DESCRIPTION OF THE TASK: Wherever the word "tagged" occurs in the listing, copy the whole line.

### LISTED RECORDS ###

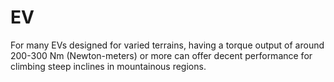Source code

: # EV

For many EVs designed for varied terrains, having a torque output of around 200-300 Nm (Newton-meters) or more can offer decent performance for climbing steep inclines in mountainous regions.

###
### LISTED RECORDS ###

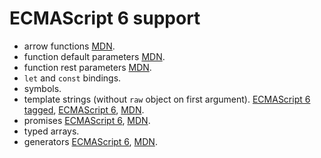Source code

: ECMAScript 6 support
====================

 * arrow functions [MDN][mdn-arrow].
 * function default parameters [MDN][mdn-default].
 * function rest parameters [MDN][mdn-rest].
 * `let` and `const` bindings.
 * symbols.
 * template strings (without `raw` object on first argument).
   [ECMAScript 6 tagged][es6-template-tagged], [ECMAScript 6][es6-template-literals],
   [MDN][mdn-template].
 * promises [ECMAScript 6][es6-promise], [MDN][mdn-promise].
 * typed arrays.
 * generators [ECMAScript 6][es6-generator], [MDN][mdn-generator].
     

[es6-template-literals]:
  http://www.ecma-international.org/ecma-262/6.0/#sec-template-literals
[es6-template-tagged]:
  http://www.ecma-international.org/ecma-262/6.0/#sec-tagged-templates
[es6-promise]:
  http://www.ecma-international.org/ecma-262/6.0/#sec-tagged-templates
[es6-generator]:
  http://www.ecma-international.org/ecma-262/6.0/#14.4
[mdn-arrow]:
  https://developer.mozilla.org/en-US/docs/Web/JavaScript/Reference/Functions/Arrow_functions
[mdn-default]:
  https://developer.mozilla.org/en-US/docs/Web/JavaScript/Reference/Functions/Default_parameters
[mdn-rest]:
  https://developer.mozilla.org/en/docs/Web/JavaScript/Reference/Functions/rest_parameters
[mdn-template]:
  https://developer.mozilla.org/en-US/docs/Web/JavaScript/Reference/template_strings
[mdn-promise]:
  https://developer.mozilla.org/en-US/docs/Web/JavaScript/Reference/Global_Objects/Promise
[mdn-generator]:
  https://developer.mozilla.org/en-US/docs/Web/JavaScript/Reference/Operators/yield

###

ANSWER BOX:
   [ECMAScript 6 tagged][es6-template-tagged], [ECMAScript 6][es6-template-literals],
[es6-template-tagged]:
  http://www.ecma-international.org/ecma-262/6.0/#sec-tagged-templates
  http://www.ecma-international.org/ecma-262/6.0/#sec-tagged-templates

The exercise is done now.